> How to complete this task:
Report all lines in the records that hold the string "none".

> Material to process:
━━━━━━━━━━━━━━━━━━━━━━━━━━━━━━

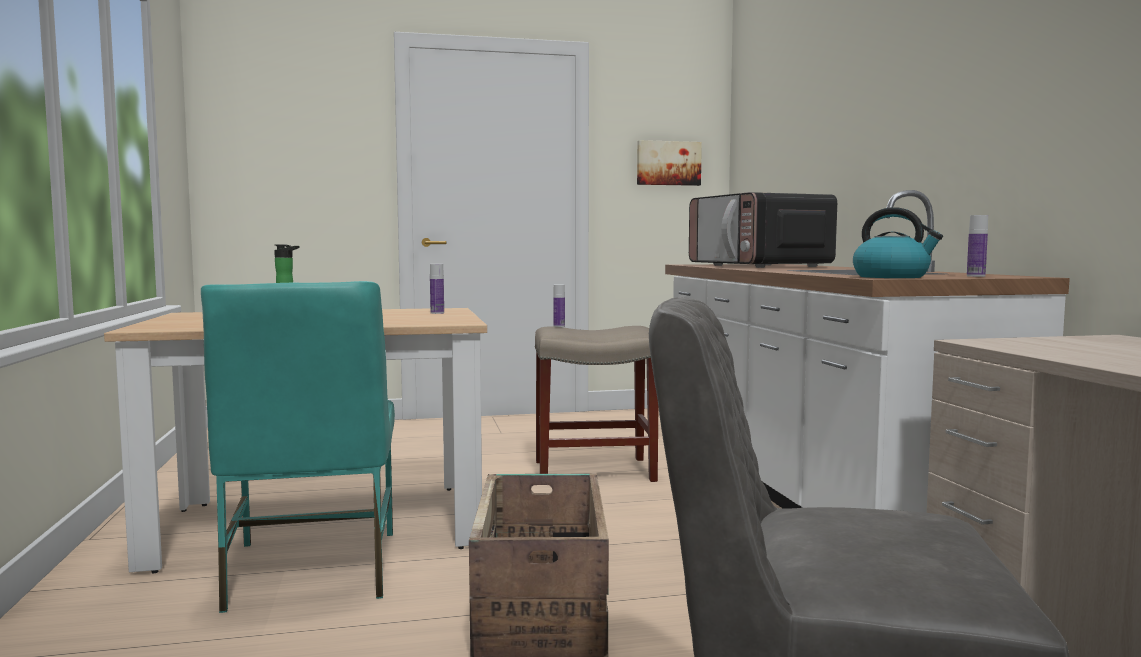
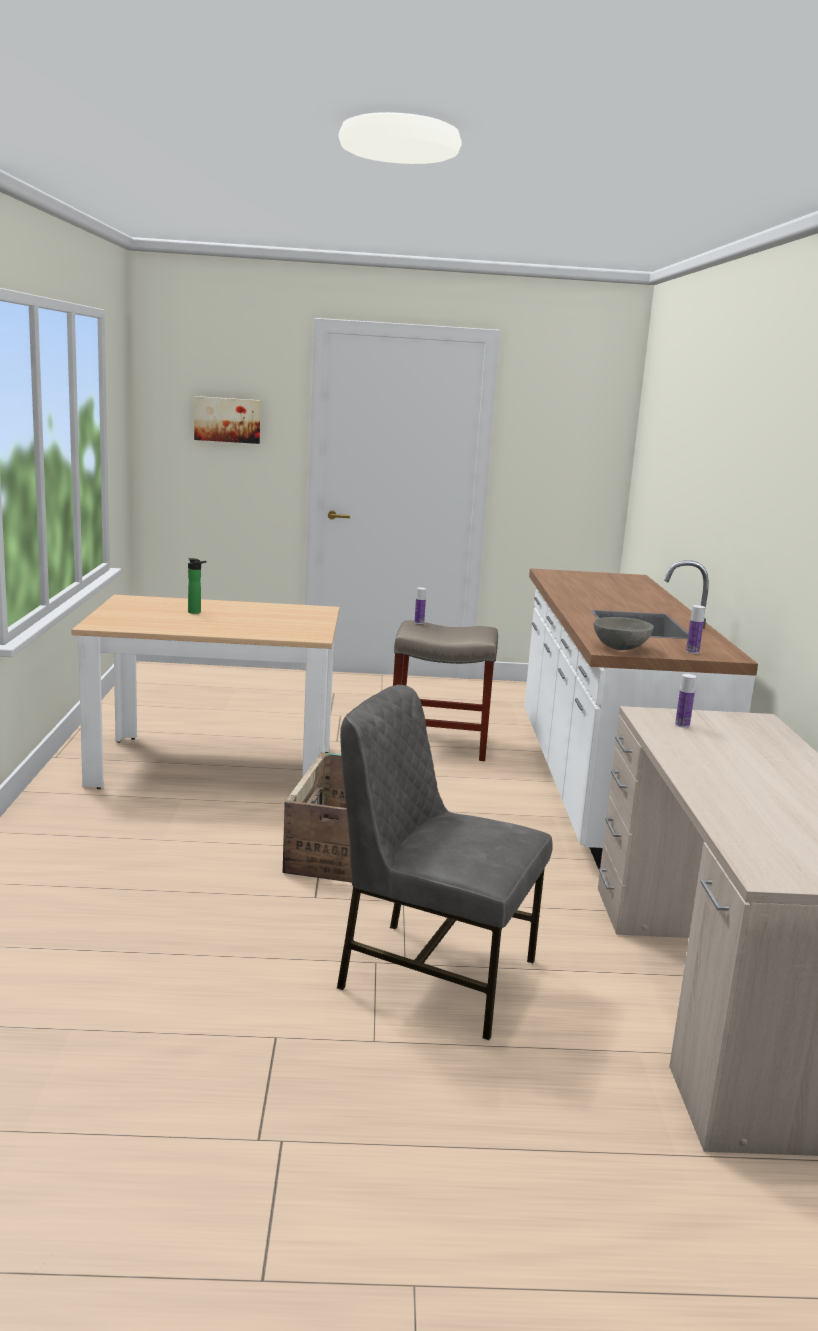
camera: 10 degrees right, 10 degrees up
(310, 570) = (199, 801): turquoise chair -> none
(437, 313) = (308, 617): bottle -> bottle (682, 725)
(668, 163) = (570, 451): picture -> picture (227, 419)
(759, 266) = (596, 588): microwave -> none
(892, 277) = (621, 648): kettle -> grey bowl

━━━━━━━━━━━━━━━━━━━━━━━━━━━━━━

> Solution to this problem:
(310, 570) = (199, 801): turquoise chair -> none
(759, 266) = (596, 588): microwave -> none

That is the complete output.